Q : Quels documents conserver en cas de contrôle ? Bail commercial ou professionnel signé, justificatifs de paiement des loyers, expertise immobilière du loyer de marché, procès-verbaux d'assemblée SCI.
Q : La SCI loue à mes parents : même risque ? Si les parents ne sont pas associés, non. S'ils sont associés, le schéma reste fragile : même logique que pour le contribuable lui-même.
À retenir
1. Une SCI à l'IR qui loue à son propre associé est neutralisée fiscalement par l'article 13 CGI : intérêts d'emprunt non déductibles, charges refusées.
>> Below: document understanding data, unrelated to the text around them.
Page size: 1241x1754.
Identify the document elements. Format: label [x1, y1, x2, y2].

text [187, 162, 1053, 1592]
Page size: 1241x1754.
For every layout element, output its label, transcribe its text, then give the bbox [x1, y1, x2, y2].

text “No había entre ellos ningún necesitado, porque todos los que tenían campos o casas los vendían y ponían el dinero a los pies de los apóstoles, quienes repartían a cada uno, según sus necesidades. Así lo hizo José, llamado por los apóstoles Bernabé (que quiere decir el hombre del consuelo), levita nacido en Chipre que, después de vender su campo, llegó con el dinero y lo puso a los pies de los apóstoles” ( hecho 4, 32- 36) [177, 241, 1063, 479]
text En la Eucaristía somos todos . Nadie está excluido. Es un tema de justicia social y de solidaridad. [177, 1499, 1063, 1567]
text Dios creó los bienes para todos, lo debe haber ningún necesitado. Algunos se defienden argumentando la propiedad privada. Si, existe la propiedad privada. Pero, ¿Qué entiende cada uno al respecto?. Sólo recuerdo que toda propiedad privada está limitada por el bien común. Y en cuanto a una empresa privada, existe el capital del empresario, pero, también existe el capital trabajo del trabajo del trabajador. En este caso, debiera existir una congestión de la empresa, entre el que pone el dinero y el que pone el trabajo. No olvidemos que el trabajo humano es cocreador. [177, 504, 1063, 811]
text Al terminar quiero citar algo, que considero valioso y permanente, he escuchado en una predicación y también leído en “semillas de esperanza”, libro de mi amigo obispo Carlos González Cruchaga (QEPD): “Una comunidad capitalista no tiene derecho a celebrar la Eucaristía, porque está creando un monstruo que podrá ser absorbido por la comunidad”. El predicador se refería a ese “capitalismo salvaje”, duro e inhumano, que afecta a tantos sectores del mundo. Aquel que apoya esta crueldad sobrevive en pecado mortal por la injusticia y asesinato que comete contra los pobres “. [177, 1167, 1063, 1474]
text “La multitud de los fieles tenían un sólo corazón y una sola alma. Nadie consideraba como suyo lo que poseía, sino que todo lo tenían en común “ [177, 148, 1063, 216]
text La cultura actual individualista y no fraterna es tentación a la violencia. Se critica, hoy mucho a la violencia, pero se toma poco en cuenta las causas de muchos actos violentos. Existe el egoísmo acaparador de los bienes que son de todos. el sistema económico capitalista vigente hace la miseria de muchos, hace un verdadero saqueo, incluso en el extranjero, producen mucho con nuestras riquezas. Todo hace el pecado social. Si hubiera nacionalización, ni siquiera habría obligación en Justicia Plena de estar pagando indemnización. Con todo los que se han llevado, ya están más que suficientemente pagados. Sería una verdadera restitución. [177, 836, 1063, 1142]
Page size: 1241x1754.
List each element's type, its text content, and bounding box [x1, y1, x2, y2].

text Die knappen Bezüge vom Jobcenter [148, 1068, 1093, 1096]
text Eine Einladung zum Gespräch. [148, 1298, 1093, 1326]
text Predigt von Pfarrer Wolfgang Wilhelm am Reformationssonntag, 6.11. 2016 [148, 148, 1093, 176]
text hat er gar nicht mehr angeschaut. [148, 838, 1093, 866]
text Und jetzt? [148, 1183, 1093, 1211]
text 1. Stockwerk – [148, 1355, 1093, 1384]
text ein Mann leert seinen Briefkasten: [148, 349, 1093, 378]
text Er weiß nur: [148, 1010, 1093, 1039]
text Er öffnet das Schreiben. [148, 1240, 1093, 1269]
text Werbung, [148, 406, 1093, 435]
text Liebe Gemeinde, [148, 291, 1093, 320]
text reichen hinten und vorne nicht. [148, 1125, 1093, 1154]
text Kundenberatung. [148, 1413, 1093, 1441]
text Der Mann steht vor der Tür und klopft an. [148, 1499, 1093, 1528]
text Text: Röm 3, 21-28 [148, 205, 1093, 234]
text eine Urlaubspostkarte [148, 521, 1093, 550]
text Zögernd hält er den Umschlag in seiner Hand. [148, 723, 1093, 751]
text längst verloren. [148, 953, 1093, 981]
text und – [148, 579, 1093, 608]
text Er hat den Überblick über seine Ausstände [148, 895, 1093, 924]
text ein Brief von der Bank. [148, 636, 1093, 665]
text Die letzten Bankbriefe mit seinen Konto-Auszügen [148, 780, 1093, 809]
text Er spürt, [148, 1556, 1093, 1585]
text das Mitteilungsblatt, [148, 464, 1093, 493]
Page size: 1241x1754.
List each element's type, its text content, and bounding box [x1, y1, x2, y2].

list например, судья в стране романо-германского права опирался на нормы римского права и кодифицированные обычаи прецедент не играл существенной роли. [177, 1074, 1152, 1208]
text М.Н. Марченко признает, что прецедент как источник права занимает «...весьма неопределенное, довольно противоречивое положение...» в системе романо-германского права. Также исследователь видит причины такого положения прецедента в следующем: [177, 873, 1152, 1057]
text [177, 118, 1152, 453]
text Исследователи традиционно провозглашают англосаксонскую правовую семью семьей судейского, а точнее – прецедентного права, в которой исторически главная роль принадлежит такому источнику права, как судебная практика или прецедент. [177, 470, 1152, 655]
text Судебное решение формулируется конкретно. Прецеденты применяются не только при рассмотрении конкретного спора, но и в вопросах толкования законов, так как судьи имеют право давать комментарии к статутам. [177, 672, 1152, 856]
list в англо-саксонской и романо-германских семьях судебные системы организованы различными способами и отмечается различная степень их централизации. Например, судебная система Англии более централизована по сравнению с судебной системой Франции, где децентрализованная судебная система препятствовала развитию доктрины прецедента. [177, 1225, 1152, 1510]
2. Le schéma SCI propriétaire des murs + société d'exploitation locataire reste un grand classique structurant pour les professions libérales et commerçants.
3. Le loyer payé par l'associé doit être au prix du marché, sous peine d'acte anormal de gestion ou d'avantage en nature taxable.
4. Mettre sa résidence principale en SCI fait perdre l'exonération de la plus-value à la revente (article 150 U II 1° CGI).
5. Simulation préalable sur 20 ans indispensable. Dans la quasi-totalité des cas résidentiels, le nom propre l'emporte sur la SCI.